(Beginning of ENTRIES PROVIDED)
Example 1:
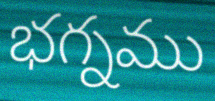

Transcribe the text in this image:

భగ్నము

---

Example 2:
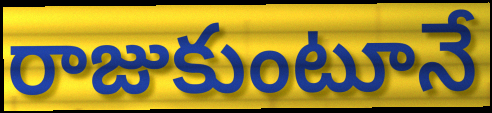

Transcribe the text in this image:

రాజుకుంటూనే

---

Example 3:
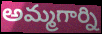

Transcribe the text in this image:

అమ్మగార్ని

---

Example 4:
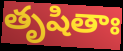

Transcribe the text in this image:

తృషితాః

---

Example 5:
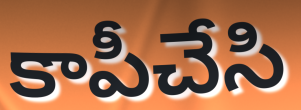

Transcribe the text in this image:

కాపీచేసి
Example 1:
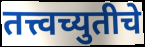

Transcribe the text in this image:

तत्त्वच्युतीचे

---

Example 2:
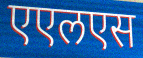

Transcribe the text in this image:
(End of ENTRIES PROVIDED)
> DIRECTIONS FOR THIS TASK
Select all lines in the listing above where the word "Example" appears, and show them.

> ANSWER AREA
Example 1:
Example 2:
Example 3:
Example 4:
Example 5:
Example 1:
Example 2:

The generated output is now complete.